I'm at a public library and using a — sniff — public computer. I feel like Princess Anastasia scrubbing the hearth. Or like our dog Lena, who gets that miserable look on her face when eating her dinner, a look which seems to say, "And so it's come to this… reduced to eating dog food from a dish on the floor."
I need a new computer, since mine died its sudden death. Or at least a new hard drive, but putting a new drive in the decripit thing looks like throwing good money after bad. But needing a new computer and getting one are two very different things. If this is 1929, it's going to be a long time until 1940, and it's not a good idea to run around spending big money that we don't have. It pains me to say it. I feel that my right arm has been severed. But… there it is.
We just painted the peeling, lead-hazard garage at a computer-like cost. We're getting the new kitchen shortly… and there's the well. Well, it's not a done deal yet. Although pretty shiny water runs freely from it, we're still total coliform positive (i.e., bacteria laden) apparently because of the pipes. My next step, today, is to call the well drilling guy and get a new "check valve" put in. This will prevent the yuck factor from going backwards from the house to the well. Then we will go through the icky bleaching process again. THEN we will test again, at a point before the well water touches the pipes of slime and germs. If negative — please God– then we will at least get the well approved and get the Summit County Water inspector, nice as he is, to move along. Then we can sit here and try to sterilize this mess on our own time.
"I re-plumbed my whole house for only about a thousand dollars!" he said cheerfully, implying that that's where we're headed. Don't. Go. There.
I spent much of the day Monday trying (without success) to find the lost power cord to our ancient iMac from the dawn of time (i.e., 2001?) While looking through boxes in the basement I was further traumatized by a loud defiant squeak from creature or creatures unknown. I called my mother and she diagnosed it as a chipmunk, and I went out and got a sparkling new trap– this is a small squirrel and chipmunk version. It caught nothing, though. And the next morning it squeaked again, much louder, and seemingly right next to me in the kitchen. This jangles my nerves so! What the fuck is it??

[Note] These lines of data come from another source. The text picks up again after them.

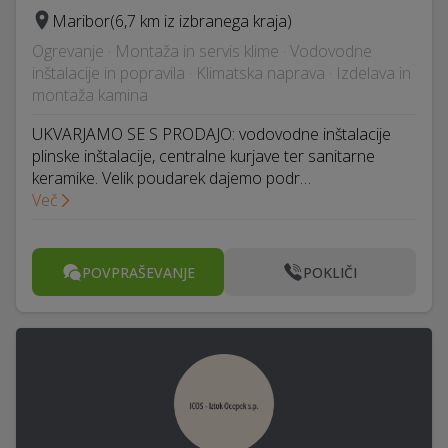
Maribor
(6,7 km iz izbranega kraja)
Ogrevanje · Montaža in servis klime · Vodovodne
inštalacije in popravila · Klimatska naprava · Izdelava in
montaža kamina
UKVARJAMO SE S PRODAJO: vodovodne inštalacije
plinske inštalacije, centralne kurjave ter sanitarne
keramike. Velik poudarek dajemo podr…
Več
POVPRAŠEVANJE
POKLIČI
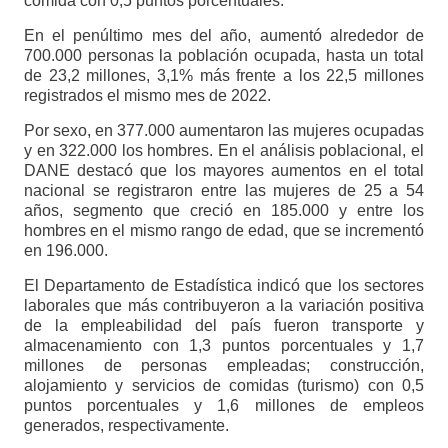
comida con 0,5 puntos porcentuales.
En el penúltimo mes del año, aumentó alrededor de
700.000 personas la población ocupada, hasta un total
de 23,2 millones, 3,1% más frente a los 22,5 millones
registrados el mismo mes de 2022.
Por sexo, en 377.000 aumentaron las mujeres ocupadas
y en 322.000 los hombres. En el análisis poblacional, el
DANE destacó que los mayores aumentos en el total
nacional se registraron entre las mujeres de 25 a 54
años, segmento que creció en 185.000 y entre los
hombres en el mismo rango de edad, que se incrementó
en 196.000.
El Departamento de Estadística indicó que los sectores
laborales que más contribuyeron a la variación positiva
de la empleabilidad del país fueron transporte y
almacenamiento con 1,3 puntos porcentuales y 1,7
millones de personas empleadas; construcción,
alojamiento y servicios de comidas (turismo) con 0,5
puntos porcentuales y 1,6 millones de empleos
generados, respectivamente.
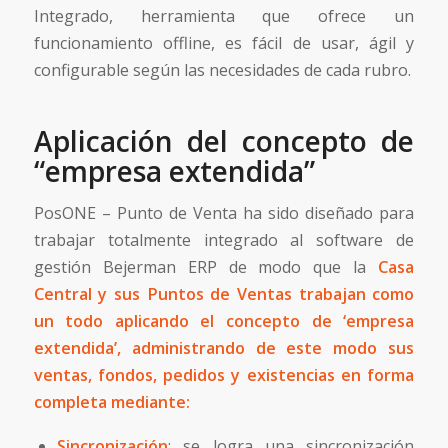
Integrado, herramienta que ofrece un
funcionamiento offline, es fácil de usar, ágil y
configurable según las necesidades de cada rubro.
Aplicación del concepto de
“empresa extendida”
PosONE – Punto de Venta ha sido diseñado para
trabajar totalmente integrado al software de
gestión Bejerman ERP de modo que la
Casa
Central y sus Puntos de Ventas trabajan como
un todo aplicando el concepto de ‘empresa
extendida’, administrando de este modo sus
ventas, fondos, pedidos y existencias en forma
completa mediante:
Sincronización
: se logra una sincronización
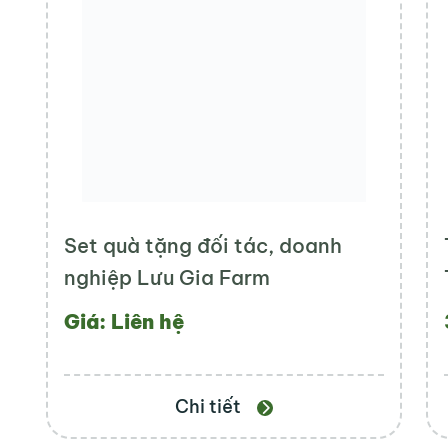
Set quà tặng đối tác, doanh
nghiệp Lưu Gia Farm
Giá: Liên hệ
Chi tiết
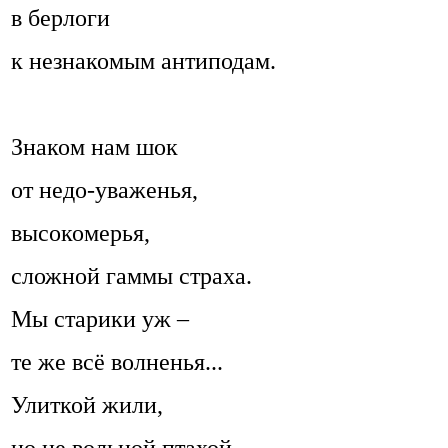
в берлоги
к незнакомым антиподам.
Знаком нам шок
от недо-уваженья,
высокомерья,
сложной гаммы страха.
Мы старики уж –
те же всё волненья...
Улиткой жили,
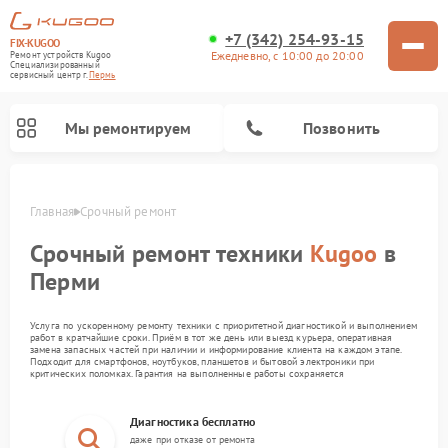
+7 (342) 254-93-15
FIX-KUGOO
Ежедневно, с 10:00 до 20:00
Ремонт устройств Kugoo
Специализированный
cервисный центр г.
Пермь
Мы ремонтируем
Позвонить
Главная
Срочный ремонт
Ремонт электросамокатов Kugoo
Срочный ремонт техники
Kugoo
в
Перми
Услуга по ускоренному ремонту техники с приоритетной диагностикой и выполнением
работ в кратчайшие сроки. Приём в тот же день или выезд курьера, оперативная
замена запасных частей при наличии и информирование клиента на каждом этапе.
Подходит для смартфонов, ноутбуков, планшетов и бытовой электроники при
критических поломках. Гарантия на выполненные работы сохраняется
Диагностика бесплатно
даже при отказе от ремонта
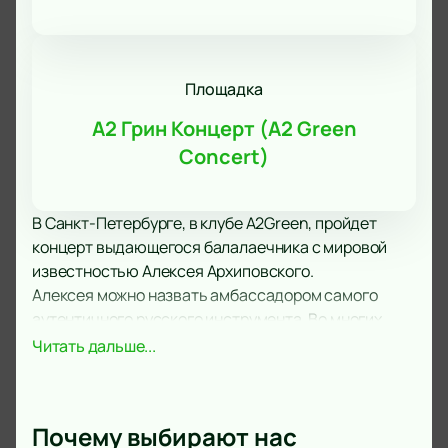
Площадка
А2 Грин Концерт (A2 Green
Concert)
В Санкт-Петербурге, в клубе А2Green, пройдет
концерт выдающегося балалаечника с мировой
известностью Алексея Архиповского.
Алексея можно назвать амбассадором самого
аутентичного русского инструмента. Во многих
странах мира, когда говорят Россия, представляют
Читать дальше...
медведей и балалайку.
Музыкант с детства играл на различных народных
инструментах, но выбрал именно ее - "родную
Почему выбирают нас
трехструнную". Участие в различных коллективах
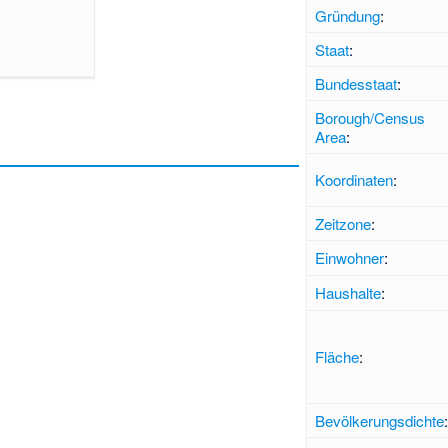
Gründung
:
Staat
:
Bundesstaat
:
Borough/Census
Area
:
Koordinaten
:
Zeitzone
:
Einwohner
:
Haushalte
:
Fläche
:
Bevölkerungsdichte
:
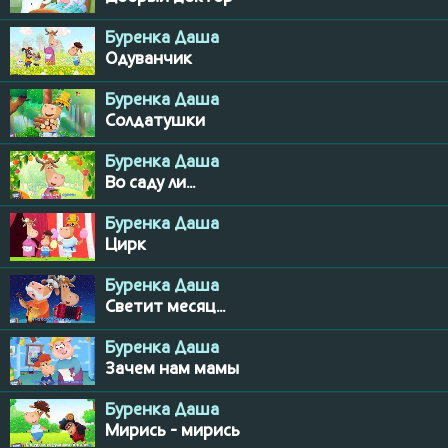
Буренка Даша
Одуванчик
Буренка Даша
Солдатушки
Буренка Даша
Во саду ли...
Буренка Даша
Цирк
Буренка Даша
Светит месяц...
Буренка Даша
Зачем нам мамы
Буренка Даша
Мирись - мирись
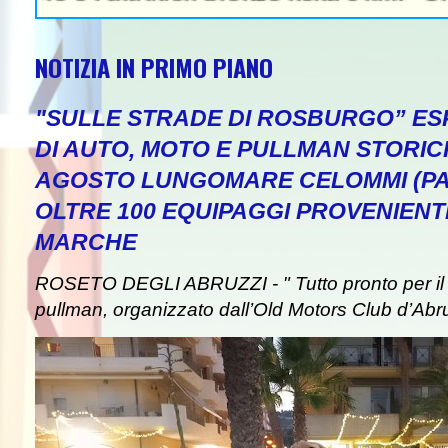
NOTIZIA IN PRIMO PIANO
"SULLE STRADE DI ROSBURGO” ESP
DI AUTO, MOTO E PULLMAN STORICI
AGOSTO LUNGOMARE CELOMMI (PA
OLTRE 100 EQUIPAGGI PROVENIENT
MARCHE
ROSETO DEGLI ABRUZZI - " Tutto pronto per il 
pullman, organizzato dall’Old Motors Club d’Abr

Elias was home with a fever and he helpfully pointed to the source of the noise, "Chirp chirp UP HIGH!" he said. But I couldn't see anything up high, down low or otherwise. As the day wore on, it seemed that there were two things going on– the basement squeak (a bird? the pipes somehow? a chipmunk?) and the upstairs squeak, which seemed ultimately to be issuing from the world's tiniest frog, which we caught just the other day. Or coming from its cage at least. I could never see the bitty thing, much less in the act of making all the racket. All I can say is that when I finally moved it outside, the upstairs squeak stopped at least, and that was a blessing.
My friend Colin, who knows about computers and swims in the sea of geeks, has found me someone in Ohio who may be able to help me retrieve my data, at a cost within the realm of human possibility. This is pending. I'm going to bring him the whole mess later on today, so we'll see.
the public computer is quite nice, despite the other-people cooties, but it has a time limit. So, bye!